Tuesday, 16 January 2007: 5:00 PM
The water and energy budgets of hurricanes and implications for climate change
214D (Henry B. Gonzalez Convention Center)
To explore the role of hurricanes in the climate system, a detailed analysis is made of the bulk atmospheric moisture and related energy budgets using results based on several simulated storms, in particular, Katrina in August 2005. The simulations are with the Weather and Research Forecasting (WRF) model at 4 km resolution without parameterized convection. It is argued that a fundamental role of tropical cyclones in the climate system is to pump heat out of the tropical summer ocean and disperse it into the atmosphere mainly in the form of latent energy, providing evaporative cooling for the ocean.
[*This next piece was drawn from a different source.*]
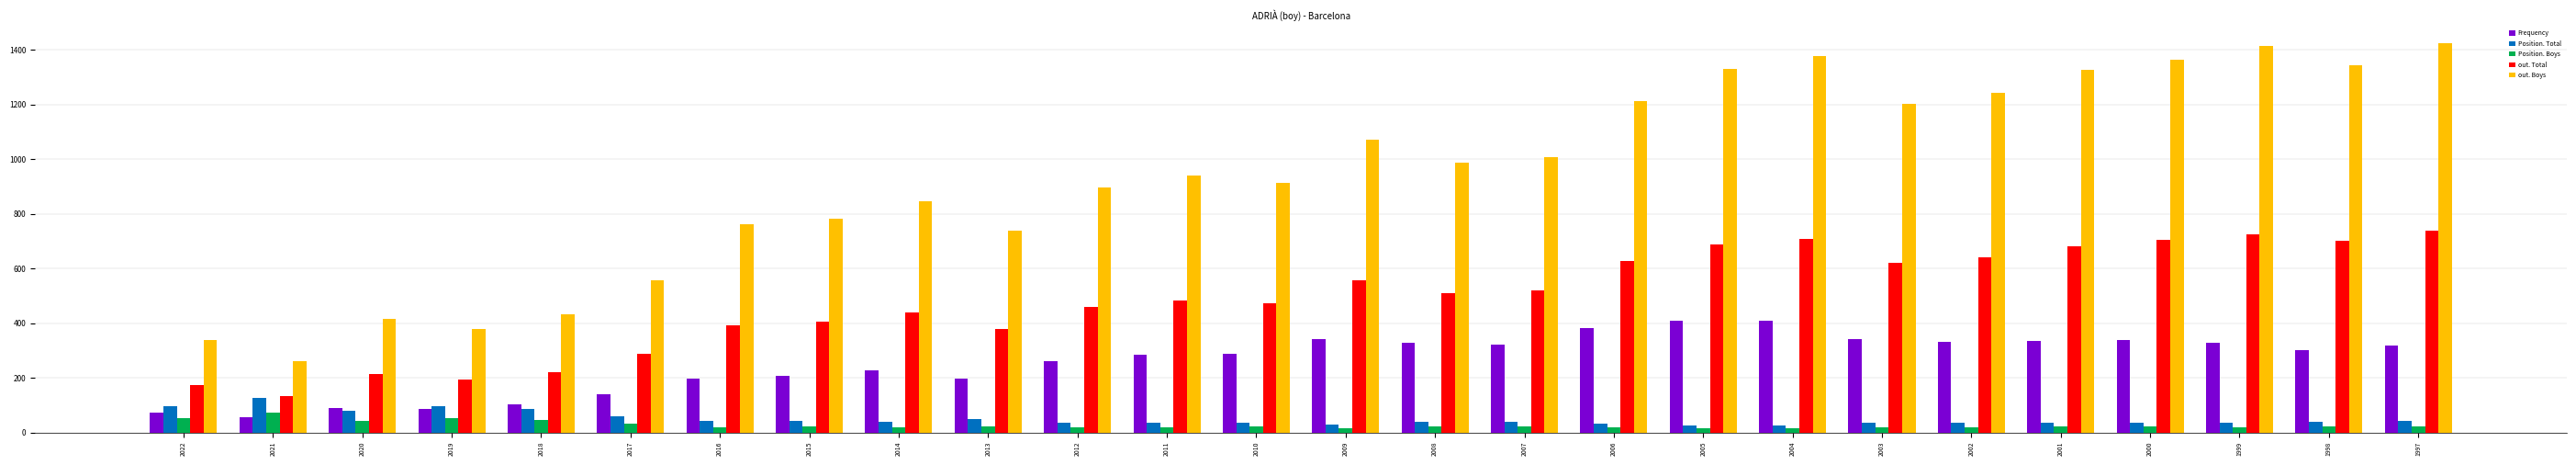

Is the value of Position. Total at 2020 greater than the value of Position. Boys at 2017?

Yes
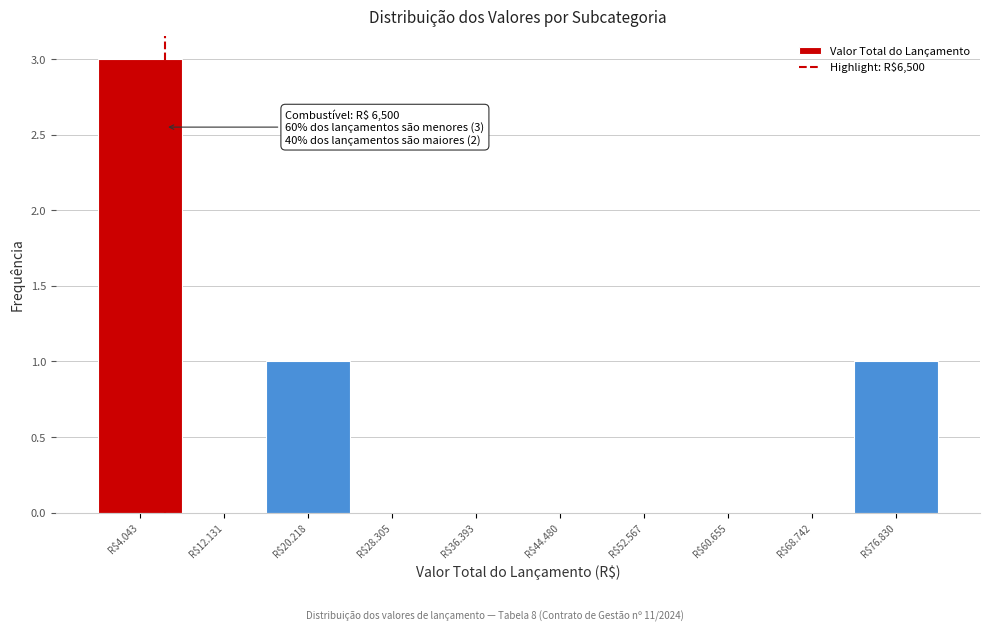

Is it true that the value at R$36.393 is 1?

False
Surface fluxes of latent energy can exceed 1000 W m-2 in hurricanes. Based on simulations with Katina, empirical relationships are computed between the simulated maximum grid-point wind and the surface fluxes and precipitation averaged over 400 km radius. Then by making use of global 6-hourly global “best track” data on frequency of observed hurricanes at various strengths for 1970-2005, which include the maximum wind estimate, along with the empirical data from model runs, the total heat loss by the tropical ocean in hurricanes categories 1 to 5 within 400 km of the center of the storms is estimated to average about 0.531022 J per year (0.17 PW) for 1990 to 2005. The enthalpy loss due to hurricanes computed based on precipitation is about a factor of 3.4 greater than these numbers (0.58 PW), owing to the additional contribution from the surface fluxes outside 400 km radius and moisture convergence into the storms, typically from as far from the eye as 1600 km. Changes over time reflect basin differences and a prominent role for El Niño. Strong positive trends from 1970 to 2005 occur in these inferred surface fluxes and precipitation from hurricanes arising from increases in intensity of storms and also higher SSTs. The implied much heavier rainfalls (1.4% per year increase), escalate risk of flooding over land. This highlights the importance of surface energy exchanges from hurricanes in the global energetics of the climate system and indicates that climate models are markedly deficient by not adequately representing tropical cyclones.